Ten years after a rule change allowed drug companies to advertise directly to U.S. consumers, the overall amount spent promoting medicines is 2.6 times what it was in 1996, researchers said on Wednesday.
But direct-to-consumer advertising, which increased by 330 percent during that period, still only makes up 14 percent of the nearly $30 billion the companies spend to promote their drugs, according to a study in the New England Journal of Medicine.
The researchers also found evidence that regulators are doing less to police such ads.
Total spending on pharmaceutical promotion grew to $29.9 billion in 2005 from $11.4 billion in 1996, an average annual growth rate of 10.6 percent, they said.
The “Ask your doctor about” commercials, which sometimes do not even say what a drug is for, have been widely derided and cited as one reason health care costs are rising faster than general inflation.
And while ad campaigns make brand names familiar to consumers, they may also spark cynicism over drug safety when heavily marketed brands come under fire for safety reasons, experts say.
One example: the heavily promoted Merck painkiller Vioxx, withdrawn because it caused strokes.
New Zealand also permits such advertising and existing bans in Canada and the European Union are being challenged.

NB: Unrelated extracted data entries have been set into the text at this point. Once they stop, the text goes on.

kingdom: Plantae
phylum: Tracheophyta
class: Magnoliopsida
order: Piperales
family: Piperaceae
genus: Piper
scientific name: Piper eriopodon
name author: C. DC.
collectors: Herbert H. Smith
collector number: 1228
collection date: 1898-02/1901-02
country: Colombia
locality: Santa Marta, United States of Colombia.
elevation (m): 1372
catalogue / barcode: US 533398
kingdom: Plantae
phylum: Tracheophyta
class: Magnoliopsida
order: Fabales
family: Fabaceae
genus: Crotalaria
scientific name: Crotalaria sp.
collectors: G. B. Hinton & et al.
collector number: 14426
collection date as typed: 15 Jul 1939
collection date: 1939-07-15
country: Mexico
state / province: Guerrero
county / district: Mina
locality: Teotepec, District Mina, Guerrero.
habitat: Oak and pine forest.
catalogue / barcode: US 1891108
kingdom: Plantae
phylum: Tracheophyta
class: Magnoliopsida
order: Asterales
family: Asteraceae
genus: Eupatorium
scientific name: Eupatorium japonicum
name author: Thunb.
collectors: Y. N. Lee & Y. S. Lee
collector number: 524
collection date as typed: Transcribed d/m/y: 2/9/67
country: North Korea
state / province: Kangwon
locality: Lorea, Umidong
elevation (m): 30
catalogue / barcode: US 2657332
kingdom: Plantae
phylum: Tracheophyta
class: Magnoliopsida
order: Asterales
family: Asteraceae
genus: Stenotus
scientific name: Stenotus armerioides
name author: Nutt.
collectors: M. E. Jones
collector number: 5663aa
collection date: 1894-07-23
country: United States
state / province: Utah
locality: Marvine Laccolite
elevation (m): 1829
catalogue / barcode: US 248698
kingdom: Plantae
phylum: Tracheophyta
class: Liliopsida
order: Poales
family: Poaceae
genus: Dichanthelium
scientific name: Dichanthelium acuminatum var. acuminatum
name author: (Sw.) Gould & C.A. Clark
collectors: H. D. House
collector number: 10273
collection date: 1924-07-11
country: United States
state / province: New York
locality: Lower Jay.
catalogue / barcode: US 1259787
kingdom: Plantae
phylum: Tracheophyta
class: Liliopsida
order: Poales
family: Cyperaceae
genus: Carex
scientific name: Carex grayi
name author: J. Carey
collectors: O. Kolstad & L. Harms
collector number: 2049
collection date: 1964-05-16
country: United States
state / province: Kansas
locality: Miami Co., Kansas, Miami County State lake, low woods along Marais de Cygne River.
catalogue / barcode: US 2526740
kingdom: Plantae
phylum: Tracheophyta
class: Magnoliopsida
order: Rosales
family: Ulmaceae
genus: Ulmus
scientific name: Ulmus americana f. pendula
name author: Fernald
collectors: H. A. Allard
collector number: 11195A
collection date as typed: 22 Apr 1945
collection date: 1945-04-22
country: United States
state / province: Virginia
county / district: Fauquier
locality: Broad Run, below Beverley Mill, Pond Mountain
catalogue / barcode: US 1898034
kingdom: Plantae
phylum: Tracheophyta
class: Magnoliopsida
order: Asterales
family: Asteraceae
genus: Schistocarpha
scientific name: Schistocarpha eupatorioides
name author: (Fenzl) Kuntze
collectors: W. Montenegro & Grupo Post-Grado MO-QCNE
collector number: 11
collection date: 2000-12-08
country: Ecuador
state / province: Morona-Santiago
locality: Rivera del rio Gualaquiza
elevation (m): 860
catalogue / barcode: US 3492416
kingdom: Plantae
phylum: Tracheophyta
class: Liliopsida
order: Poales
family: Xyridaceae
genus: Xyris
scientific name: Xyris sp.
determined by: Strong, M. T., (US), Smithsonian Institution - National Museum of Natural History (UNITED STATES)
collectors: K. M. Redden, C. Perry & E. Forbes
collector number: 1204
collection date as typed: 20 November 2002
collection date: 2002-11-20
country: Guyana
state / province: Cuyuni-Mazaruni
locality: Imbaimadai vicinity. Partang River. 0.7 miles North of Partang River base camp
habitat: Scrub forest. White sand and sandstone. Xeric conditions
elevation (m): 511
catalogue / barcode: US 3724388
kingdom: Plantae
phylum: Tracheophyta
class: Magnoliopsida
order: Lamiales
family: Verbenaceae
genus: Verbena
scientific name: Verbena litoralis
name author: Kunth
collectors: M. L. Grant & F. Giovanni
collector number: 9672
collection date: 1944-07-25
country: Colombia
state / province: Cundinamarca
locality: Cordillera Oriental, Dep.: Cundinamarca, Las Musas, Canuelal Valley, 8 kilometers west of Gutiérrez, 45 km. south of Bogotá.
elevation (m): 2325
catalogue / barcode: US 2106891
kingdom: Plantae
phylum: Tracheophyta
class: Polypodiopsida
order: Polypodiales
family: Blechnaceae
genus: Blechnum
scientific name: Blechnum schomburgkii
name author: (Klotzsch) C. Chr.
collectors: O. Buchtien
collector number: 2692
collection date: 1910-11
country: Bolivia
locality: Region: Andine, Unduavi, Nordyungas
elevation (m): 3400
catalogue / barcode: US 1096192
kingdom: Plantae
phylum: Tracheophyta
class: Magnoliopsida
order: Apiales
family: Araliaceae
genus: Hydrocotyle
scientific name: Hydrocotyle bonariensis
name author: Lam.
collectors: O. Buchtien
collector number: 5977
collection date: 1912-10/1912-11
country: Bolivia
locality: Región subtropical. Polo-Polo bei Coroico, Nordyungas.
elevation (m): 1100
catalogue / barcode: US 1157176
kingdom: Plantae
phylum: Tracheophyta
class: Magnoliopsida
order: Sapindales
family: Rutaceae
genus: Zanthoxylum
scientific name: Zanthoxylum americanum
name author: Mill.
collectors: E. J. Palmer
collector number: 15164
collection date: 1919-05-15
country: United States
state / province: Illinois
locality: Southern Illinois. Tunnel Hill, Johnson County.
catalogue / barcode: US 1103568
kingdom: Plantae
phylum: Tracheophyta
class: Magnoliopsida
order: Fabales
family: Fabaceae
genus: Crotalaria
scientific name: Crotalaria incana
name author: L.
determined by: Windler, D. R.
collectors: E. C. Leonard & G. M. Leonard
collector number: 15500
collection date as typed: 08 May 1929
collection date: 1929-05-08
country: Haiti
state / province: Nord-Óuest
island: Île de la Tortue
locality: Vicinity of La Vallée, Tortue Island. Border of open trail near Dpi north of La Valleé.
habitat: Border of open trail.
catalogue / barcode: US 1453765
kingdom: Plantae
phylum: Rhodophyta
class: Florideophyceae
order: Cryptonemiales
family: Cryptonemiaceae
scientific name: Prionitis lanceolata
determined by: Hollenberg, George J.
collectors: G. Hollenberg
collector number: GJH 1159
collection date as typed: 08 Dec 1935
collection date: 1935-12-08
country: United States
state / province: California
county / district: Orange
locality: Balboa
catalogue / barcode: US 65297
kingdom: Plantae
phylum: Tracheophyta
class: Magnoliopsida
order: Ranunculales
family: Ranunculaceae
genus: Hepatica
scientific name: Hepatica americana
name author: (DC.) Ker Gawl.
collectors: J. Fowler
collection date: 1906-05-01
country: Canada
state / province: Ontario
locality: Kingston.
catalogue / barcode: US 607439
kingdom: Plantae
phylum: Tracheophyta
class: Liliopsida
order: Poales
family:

For the new study, Julie Donohue of the University of Pittsburgh Graduate School of Public Health and her colleagues looked at industry data from three market-research firms that track advertising spending by the pharmaceutical industry.
“We also obtained information from researchers and staff members at the FDA (U.S. Food and Drug Administration) and other government agencies,” they wrote.
The group also found that the FDA has been sending out fewer letters to drug companies warning them that their commercials are minimizing risks or exaggerating effectiveness.
In 1997, 142 such letters were sent. Last year there were only 21.
The reason is not clear, but the Donohue team said there is evidence that the government is being lax in its oversight.
“In 2004, four (FDA) staffers were reviewing such advertisements, even though spending on this form of advertising (and probably the volume of ads to review) had increased by 45 percent, from $2.9 billion to $4.2 billion,” the researchers said.
And while 64 percent of the ads broadcast on television in 1999 were reviewed by the FDA, the ratio had declined to 32 percent by 2004.
In addition, in 2002, when then-Secretary of Health and Human Services Tommy Thompson began requiring all warning letters to be reviewed by the FDA’s Office of Chief Counsel, the number of letters actually sent to manufacturers dropped by half, the researchers said.
A report from the Government Accountability Office concluded that FDA warning letters often were not sent out until false or misleading ad campaigns had run their course.